*Excerpt provided:*
Making Community-Led Quality Assurance Happen

When the QA Team embarked on their journey to strengthen our community’s QA processes and tools, one of the first things they did was identify their goals as a team: 

  1. Community-led.
  2. Sustainable and robust testing processes and framework.
  3. Foster a culture of quality assurance in developer and implementer practices.
  4. To produce high-quality OpenMRS products.

It’s one thing to make “community-led” one of our goals. It’s another thing to make it happen. Reflecting on the QA Support Team’s experience over the last year, here are some ideas about how they are turning theory into practice:

  1. QA from the beginning, not at the end. The QA Team started out by taking a closer look at the QA practices being used for a Reference Application release. Want to guess when QA came into the process? You’ve got it: towards the end. By the time the QA team spoke with the Ref App release managers and even some squads about using QA processes and tools, development was well underway. This leaves a small window of time to adopt some of the QA practices and community tools. The team turned this potential showstopper into an opportunity by working with TPMs to try out new community tools alongside their established practice. From there, the squad TPMs and release managers have information from this experience to inform future planning and use of tools like CucumberStudio for end-to-end testing. Now a new Ref App release is in the works and the QA Support Team is working hand in hand with the Ref App release manager to make a QA plan – from the beginning.

*Task instructions:*
1/ Please say whether each statement agrees with the passage on community-led quality assurance, answering yes or no and quoting the deciding words. (a) Being community-led is among the QA Team's goals. (b) In the Reference Application release the QA Team examined, QA came into the process at the beginning. (c) For a new Ref App release, the QA Support Team is working with the Ref App release manager on a QA plan.
2/ Reproduce the stretch from "Making Community-Led Quality" through "high-quality OpenMRS products." in the passage on community-led quality assurance.

*Record extracts:*
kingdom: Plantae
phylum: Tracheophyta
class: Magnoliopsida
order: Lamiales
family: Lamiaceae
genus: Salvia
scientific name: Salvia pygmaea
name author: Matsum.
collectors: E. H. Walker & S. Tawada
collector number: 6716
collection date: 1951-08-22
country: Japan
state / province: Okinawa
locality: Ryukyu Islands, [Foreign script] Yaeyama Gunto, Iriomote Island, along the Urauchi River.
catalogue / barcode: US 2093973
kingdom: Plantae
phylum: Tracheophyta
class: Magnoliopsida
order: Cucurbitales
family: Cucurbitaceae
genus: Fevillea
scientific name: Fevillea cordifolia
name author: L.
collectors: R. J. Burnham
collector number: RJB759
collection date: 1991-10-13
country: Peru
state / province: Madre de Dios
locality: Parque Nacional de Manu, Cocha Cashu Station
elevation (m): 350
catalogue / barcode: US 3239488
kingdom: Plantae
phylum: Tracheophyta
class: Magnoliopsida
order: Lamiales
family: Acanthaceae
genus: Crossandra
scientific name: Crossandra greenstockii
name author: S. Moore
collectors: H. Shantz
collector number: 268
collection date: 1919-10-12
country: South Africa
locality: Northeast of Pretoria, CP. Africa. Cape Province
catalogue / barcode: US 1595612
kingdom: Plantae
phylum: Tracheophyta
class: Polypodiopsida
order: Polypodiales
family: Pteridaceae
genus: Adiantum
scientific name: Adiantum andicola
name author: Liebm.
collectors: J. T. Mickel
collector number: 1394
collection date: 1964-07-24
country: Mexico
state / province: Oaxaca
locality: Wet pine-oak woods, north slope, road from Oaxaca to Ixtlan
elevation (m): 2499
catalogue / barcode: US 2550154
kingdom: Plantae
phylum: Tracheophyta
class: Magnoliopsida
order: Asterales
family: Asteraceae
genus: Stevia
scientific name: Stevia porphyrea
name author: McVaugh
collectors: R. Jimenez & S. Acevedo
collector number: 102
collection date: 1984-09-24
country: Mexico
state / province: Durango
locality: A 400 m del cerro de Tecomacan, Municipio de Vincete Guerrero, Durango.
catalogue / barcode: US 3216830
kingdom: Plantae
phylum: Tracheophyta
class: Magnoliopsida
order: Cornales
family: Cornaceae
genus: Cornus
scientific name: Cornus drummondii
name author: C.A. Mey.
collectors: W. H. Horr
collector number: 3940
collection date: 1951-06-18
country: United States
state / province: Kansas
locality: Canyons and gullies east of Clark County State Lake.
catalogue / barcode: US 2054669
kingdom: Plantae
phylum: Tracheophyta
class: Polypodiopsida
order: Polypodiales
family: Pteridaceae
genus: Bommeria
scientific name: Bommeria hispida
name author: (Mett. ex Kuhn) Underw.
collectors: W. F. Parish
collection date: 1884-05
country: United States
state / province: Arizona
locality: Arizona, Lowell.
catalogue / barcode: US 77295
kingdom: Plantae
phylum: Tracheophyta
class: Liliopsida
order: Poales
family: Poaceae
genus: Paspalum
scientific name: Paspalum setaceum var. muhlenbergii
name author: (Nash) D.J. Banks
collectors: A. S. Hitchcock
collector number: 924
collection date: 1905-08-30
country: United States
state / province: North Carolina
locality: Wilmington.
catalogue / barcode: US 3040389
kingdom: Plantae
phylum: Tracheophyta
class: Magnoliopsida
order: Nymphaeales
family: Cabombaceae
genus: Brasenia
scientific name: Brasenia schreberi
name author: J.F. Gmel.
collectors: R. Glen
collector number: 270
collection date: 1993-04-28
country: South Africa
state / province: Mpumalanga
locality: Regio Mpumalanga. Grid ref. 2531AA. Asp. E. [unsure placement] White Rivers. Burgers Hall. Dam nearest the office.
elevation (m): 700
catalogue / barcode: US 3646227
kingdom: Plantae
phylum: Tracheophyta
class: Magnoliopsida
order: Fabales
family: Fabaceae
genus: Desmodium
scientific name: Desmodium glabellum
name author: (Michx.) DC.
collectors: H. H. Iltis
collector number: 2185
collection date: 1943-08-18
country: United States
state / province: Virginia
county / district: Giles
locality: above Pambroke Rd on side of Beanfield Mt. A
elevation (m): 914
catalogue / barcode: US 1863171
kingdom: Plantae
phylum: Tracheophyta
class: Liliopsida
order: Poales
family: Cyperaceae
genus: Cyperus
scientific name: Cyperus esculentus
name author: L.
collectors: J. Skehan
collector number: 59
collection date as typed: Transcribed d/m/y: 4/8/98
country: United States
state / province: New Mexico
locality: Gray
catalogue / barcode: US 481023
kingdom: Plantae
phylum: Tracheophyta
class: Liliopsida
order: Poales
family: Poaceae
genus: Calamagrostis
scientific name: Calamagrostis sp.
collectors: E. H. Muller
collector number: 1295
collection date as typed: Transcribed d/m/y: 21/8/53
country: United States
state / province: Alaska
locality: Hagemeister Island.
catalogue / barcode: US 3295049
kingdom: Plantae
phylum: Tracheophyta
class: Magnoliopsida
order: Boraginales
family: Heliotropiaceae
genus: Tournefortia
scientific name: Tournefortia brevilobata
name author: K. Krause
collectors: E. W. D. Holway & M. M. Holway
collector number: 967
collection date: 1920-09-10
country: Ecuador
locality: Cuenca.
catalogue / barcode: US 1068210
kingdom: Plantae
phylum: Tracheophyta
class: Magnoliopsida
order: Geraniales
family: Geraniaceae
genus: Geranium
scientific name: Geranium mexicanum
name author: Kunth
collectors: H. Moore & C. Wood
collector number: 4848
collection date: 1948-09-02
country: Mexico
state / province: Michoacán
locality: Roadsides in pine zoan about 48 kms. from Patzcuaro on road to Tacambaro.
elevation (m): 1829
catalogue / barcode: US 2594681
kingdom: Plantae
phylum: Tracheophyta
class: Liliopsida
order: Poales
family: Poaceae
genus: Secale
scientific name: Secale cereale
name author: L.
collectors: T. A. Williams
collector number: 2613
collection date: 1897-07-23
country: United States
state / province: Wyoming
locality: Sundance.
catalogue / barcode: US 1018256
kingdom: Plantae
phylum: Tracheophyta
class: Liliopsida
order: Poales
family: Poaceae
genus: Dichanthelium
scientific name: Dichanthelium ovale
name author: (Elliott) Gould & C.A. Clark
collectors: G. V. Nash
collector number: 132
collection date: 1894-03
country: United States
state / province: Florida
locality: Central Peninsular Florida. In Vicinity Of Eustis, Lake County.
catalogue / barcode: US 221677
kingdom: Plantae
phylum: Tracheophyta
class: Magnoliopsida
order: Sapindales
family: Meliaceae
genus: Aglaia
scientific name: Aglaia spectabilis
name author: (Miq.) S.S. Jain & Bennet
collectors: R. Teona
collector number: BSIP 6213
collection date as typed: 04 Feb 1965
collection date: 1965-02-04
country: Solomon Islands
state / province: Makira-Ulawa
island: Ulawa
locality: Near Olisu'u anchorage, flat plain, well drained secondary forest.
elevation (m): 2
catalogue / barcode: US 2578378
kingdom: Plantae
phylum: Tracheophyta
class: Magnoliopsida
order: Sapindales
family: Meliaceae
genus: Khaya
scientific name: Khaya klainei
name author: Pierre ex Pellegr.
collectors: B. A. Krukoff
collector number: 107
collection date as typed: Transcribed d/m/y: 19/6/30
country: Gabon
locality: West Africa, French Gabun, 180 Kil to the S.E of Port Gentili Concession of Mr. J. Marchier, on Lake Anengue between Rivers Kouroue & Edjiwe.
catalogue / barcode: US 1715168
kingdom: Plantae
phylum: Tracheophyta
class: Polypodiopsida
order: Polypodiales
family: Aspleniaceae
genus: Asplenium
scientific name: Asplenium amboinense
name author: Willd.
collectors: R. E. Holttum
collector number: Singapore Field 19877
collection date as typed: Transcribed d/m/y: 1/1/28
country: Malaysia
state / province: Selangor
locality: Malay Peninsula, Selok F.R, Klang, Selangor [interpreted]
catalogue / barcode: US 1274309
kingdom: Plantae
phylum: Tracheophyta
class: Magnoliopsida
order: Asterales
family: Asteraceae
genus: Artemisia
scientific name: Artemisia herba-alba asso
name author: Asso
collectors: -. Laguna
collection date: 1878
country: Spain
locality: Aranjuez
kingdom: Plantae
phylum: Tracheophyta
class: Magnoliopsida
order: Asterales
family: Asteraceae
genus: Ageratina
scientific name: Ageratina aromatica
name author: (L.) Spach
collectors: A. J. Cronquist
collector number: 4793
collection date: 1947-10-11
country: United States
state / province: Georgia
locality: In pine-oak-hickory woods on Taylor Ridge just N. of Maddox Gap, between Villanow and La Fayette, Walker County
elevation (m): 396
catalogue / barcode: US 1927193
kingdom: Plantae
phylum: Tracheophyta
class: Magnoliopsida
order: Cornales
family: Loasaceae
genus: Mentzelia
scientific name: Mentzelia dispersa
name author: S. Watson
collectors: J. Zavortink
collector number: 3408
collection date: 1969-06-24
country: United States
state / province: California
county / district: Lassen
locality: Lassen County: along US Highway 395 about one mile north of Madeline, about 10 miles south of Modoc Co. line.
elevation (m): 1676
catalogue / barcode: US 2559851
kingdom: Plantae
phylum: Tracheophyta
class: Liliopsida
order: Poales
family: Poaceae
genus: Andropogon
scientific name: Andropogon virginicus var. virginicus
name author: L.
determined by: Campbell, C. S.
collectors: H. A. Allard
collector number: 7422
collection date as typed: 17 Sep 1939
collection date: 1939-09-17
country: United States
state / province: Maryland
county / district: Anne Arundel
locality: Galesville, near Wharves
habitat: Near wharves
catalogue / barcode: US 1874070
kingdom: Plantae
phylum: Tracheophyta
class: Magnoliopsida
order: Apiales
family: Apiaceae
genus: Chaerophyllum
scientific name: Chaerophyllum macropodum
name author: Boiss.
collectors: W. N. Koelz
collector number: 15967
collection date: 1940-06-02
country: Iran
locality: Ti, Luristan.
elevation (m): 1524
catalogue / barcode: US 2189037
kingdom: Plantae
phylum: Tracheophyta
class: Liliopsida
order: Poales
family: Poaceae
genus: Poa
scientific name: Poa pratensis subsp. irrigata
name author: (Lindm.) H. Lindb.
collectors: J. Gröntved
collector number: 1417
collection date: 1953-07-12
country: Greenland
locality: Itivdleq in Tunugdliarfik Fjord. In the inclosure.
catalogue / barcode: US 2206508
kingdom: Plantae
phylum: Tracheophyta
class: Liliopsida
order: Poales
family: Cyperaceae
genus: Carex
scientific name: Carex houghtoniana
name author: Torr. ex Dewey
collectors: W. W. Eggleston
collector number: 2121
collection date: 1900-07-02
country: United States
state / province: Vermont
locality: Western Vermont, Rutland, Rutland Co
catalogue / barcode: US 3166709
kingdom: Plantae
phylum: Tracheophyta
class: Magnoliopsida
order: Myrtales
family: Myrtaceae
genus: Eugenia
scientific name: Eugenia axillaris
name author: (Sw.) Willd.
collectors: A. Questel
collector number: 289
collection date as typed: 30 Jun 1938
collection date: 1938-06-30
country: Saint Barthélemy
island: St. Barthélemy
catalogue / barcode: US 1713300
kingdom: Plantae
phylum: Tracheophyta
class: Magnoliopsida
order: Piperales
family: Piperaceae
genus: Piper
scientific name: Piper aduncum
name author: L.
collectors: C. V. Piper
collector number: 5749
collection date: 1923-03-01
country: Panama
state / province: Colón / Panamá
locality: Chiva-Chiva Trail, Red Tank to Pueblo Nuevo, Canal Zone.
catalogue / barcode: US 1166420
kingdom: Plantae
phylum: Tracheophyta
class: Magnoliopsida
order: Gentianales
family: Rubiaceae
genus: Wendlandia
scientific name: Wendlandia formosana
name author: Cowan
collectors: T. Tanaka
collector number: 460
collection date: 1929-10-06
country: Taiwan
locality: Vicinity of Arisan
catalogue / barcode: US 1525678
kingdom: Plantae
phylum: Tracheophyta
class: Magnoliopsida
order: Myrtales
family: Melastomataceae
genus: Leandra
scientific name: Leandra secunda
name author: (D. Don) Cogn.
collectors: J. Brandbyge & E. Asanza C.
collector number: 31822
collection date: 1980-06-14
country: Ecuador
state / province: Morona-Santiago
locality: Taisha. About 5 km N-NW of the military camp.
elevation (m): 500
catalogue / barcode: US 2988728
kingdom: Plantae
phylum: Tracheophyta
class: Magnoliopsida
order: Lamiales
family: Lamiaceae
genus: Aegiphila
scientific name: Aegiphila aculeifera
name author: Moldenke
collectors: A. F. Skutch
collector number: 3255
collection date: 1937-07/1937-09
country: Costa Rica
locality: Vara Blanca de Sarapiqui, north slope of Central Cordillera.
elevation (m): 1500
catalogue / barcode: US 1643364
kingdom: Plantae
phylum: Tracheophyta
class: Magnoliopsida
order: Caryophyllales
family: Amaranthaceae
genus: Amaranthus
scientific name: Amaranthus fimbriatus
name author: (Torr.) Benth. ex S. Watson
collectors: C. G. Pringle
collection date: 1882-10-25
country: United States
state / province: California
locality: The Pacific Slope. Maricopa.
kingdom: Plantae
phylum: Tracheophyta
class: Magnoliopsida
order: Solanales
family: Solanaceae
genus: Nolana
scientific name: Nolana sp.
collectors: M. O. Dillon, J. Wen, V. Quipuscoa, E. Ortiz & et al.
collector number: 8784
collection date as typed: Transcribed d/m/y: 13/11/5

*Responses to the exercise:*
1/
(a) Yes: "Community-led."
(b) No: "towards the end."
(c) Yes: "the QA Support Team is working hand in hand with the Ref App release manager to make a QA plan"

2/
Making Community-Led Quality Assurance Happen

When the QA Team embarked on their journey to strengthen our community’s QA processes and tools, one of the first things they did was identify their goals as a team: 

  1. Community-led.
  2. Sustainable and robust testing processes and framework.
  3. Foster a culture of quality assurance in developer and implementer practices.
  4. To produce high-quality OpenMRS products.